Build with selective hardening for performance tuning:

```bash
# All hardening (default)
cargo build --release

# No hardening (baseline performance)
cargo build --release --no-default-features

# Selective: only quarantine + canaries
cargo build --release --no-default-features --features quarantine,canaries
```

| Feature | Default | Per-alloc cost |
|---------|:-------:|----------------|
| `canaries` | on | ~2ns (hash + memset) |
| `quarantine` | on | ~1ns (ring buffer enqueue) |
| `guard-pages` | on | ~0ns small / mprotect large |
| `slot-randomization` | on | ~1ns (RNG) |
| `poison-on-free` | on | ~1-5ns (memset) |
| `write-after-free-check` | on | ~1-5ns (memcmp on eviction) |
| `zero-on-free` | on | ~1-5ns (memset) |

## Roadmap

- [x] LD_PRELOAD drop-in replacement (full glibc ABI)
- [x] Multi-allocator CI benchmarks (x86_64 + ARM64)
- [x] CVE case studies with proof-of-concept programs
- [x] Docker integration
- [x] Arch Linux PKGBUILD
- [x] Native Rust `#[global_allocator]` support
- [x] Alpine / musl support (LD_PRELOAD + `#[global_allocator]`)
- [ ] Publish to crates.io
- [ ] Yocto/OpenEmbedded recipe for IoT devices
- [ ] Android (Bionic libc) compatibility
- [ ] ARM64 Memory Tagging Extension (MTE) integration

## Trophy Case

*Zero-days and bugs found by fuzzing with compatmalloc.*

> No trophies yet -- want to be first?

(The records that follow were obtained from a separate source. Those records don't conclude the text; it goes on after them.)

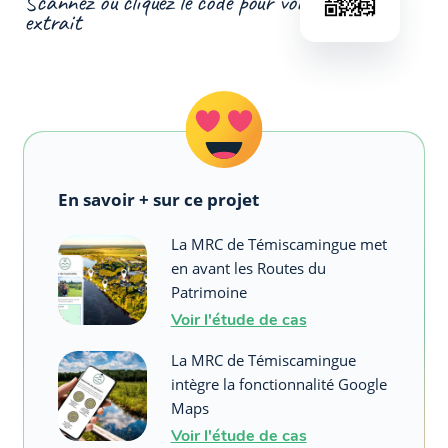
Scannez ou cliquez le code pour voir un
extrait
En savoir + sur ce projet
La MRC de Témiscamingue met
en avant les Routes du
Patrimoine
Voir l'étude de cas
La MRC de Témiscamingue
intègre la fonctionnalité Google
Maps
Voir l'étude de cas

Run your C/C++ programs with `LD_PRELOAD=libcompatmalloc.so` and report crashes to the upstream projects. Mention compatmalloc and we'll add it here.

## Documentation

Full documentation: **[t-cun.github.io/compatmalloc](https://t-cun.github.io/compatmalloc/)**

- [ABI Contract](https://t-cun.github.io/compatmalloc/abi-contract.html) -- every exported symbol and its semantics
- [Hardening Details](https://t-cun.github.io/compatmalloc/hardening/overview.html) -- how each defense mechanism works
- [Benchmarks](https://t-cun.github.io/compatmalloc/benchmarks.html) -- full performance data with methodology
- [Configuration](https://t-cun.github.io/compatmalloc/configuration.html) -- all environment variables and feature flags
- [Deviations from glibc](https://t-cun.github.io/compatmalloc/deviations.html) -- known behavioral differences

## Security

See [SECURITY.md](SECURITY.md) for reporting vulnerabilities.

## Sponsorship

If your company uses compatmalloc to harden production infrastructure, consider [sponsoring the project](https://github.com/sponsors/t-cun).

## License

Dual-licensed under [MIT](LICENSE-MIT) and [Apache 2.0](LICENSE-APACHE).